Shares of private hospital operator Mediclinic (LSE: MDC) soared nearly 20% in early Thursday trading after news reports in the UAE showed Abu Dhabi authorities plan to do away with a 20% surcharge for insured citizens seeking treatment at private clinics. This would understandably be a boon for the likes of Mediclinic, but is it reason enough to buy its shares?
First off, the effects of this regulatory roll-back would be beneficial but not game changing. This is because its UAE hospitals accounted for just 15.6% of group revenue in the year to March, far below the 50% contributed by Switzerland or 30% by South Africa and Namibia.
But any positive news for UAE operations is welcome as they have struggled mightily in recent quarters following the merger with Al-Noor hospitals in 2015. This combination failed to pan out financially, leading to high levels of indebtedness and causing many doctors to leave, a situation that has yet to be fully corrected.
The biggest shame is that the company’s operations outside the UAE are performing very well. Its large Swiss operations enjoyed a 3.5% year-on-year rise in revenue and a respectable bump in EBITDA margins to 20%. The South African division also performed well with a 6.8% rise in annual revenue and EBITDA margins of 21%.

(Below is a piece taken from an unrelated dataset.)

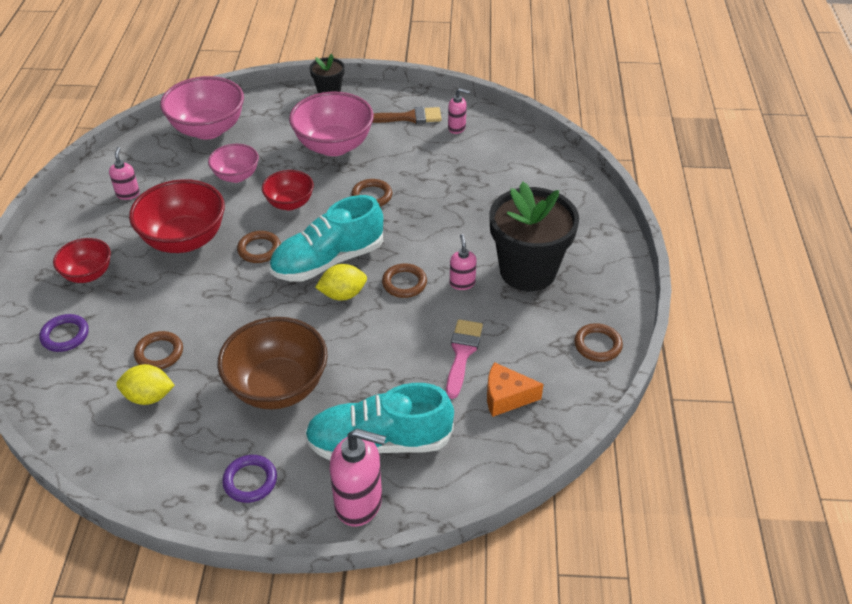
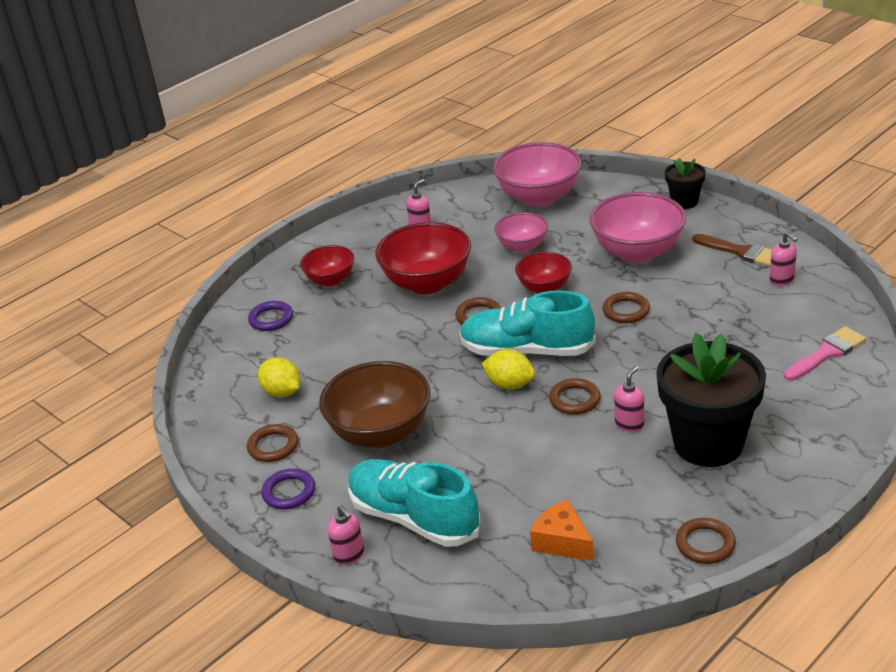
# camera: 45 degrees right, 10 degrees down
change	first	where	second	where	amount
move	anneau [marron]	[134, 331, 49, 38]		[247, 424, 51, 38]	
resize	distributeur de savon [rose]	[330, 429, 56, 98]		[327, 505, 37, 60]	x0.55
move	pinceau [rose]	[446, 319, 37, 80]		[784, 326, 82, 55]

However, until the company can turn around its Emirates hospitals good results from other regions will remain obscured. While those regulatory changes may help, we’ve yet to see whether they alone will finally make the Al-Noor tie-up seem reasonable. With the company’s shares valued very highly at 21 times forward earnings and net debt a whopping 4.45 times 2016 EBITDA, I’ll be giving Mediclinic a pass.
Slow and steady wins the race?
The FTSE 100’s newest member, medical supplier Convatec (LSE: CTEC), will be hoping to convince investors it is a more reliable way than Mediclinic to cash in on ageing Western populations and increased rates of chronic conditions.
The company’s ostomy bags, wound dressings and infusion sets for insulin pumps are all items that will be in increasing demand in the coming years as patients live longer with conditions that would have led to significantly shortened lifespans even a few years ago.
But as an investment, Convatec doesn’t look like as much of a sure thing. The company was brought public by private equity owners who left the company saddled with debt, subdued profits and low growth. Thanks to IPO proceeds, net debt of $1.5bn is down to 3x EBITDA from its previous 6.9x EBITDA. But this level of indebtedness is still high considering net cash from operating activities was a meagre $75m in 2016.
Furthermore, year-on-year revenue growth of just 4% on a constant currency basis, and 2.3% on a reported basis, illustrates the problems management will have in growing what is already a massive business with $1.6bn in annual turnover. Designing and selling necessary but low margin medical supplies isn’t a bad business, but it’s certainly not a high growth one. With a mountain of debt, low growth and little cash flow, I’d steer clear of Convatec, especially with shares pricey at 20 times forward earnings.